The listing that follows must be retyped in full, exactly.

[Opening Supplied material section]

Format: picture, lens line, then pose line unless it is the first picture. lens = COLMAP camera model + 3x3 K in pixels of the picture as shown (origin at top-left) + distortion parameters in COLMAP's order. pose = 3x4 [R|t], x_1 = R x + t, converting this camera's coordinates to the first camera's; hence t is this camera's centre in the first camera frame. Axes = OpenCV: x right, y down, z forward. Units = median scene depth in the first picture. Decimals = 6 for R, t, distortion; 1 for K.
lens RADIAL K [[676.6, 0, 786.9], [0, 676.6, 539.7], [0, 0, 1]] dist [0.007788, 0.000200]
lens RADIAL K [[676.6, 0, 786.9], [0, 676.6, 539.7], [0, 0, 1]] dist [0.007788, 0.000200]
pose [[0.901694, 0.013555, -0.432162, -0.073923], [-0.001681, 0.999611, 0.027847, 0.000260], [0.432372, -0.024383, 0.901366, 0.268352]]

[Closing Supplied material section]

▸ Problem solution
Format: picture, lens line, then pose line unless it is the first picture. lens = COLMAP camera model + 3x3 K in pixels of the picture as shown (origin at top-left) + distortion parameters in COLMAP's order. pose = 3x4 [R|t], x_1 = R x + t, converting this camera's coordinates to the first camera's; hence t is this camera's centre in the first camera frame. Axes = OpenCV: x right, y down, z forward. Units = median scene depth in the first picture. Decimals = 6 for R, t, distortion; 1 for K.
lens RADIAL K [[676.6, 0, 786.9], [0, 676.6, 539.7], [0, 0, 1]] dist [0.007788, 0.000200]
lens RADIAL K [[676.6, 0, 786.9], [0, 676.6, 539.7], [0, 0, 1]] dist [0.007788, 0.000200]
pose [[0.901694, 0.013555, -0.432162, -0.073923], [-0.001681, 0.999611, 0.027847, 0.000260], [0.432372, -0.024383, 0.901366, 0.268352]]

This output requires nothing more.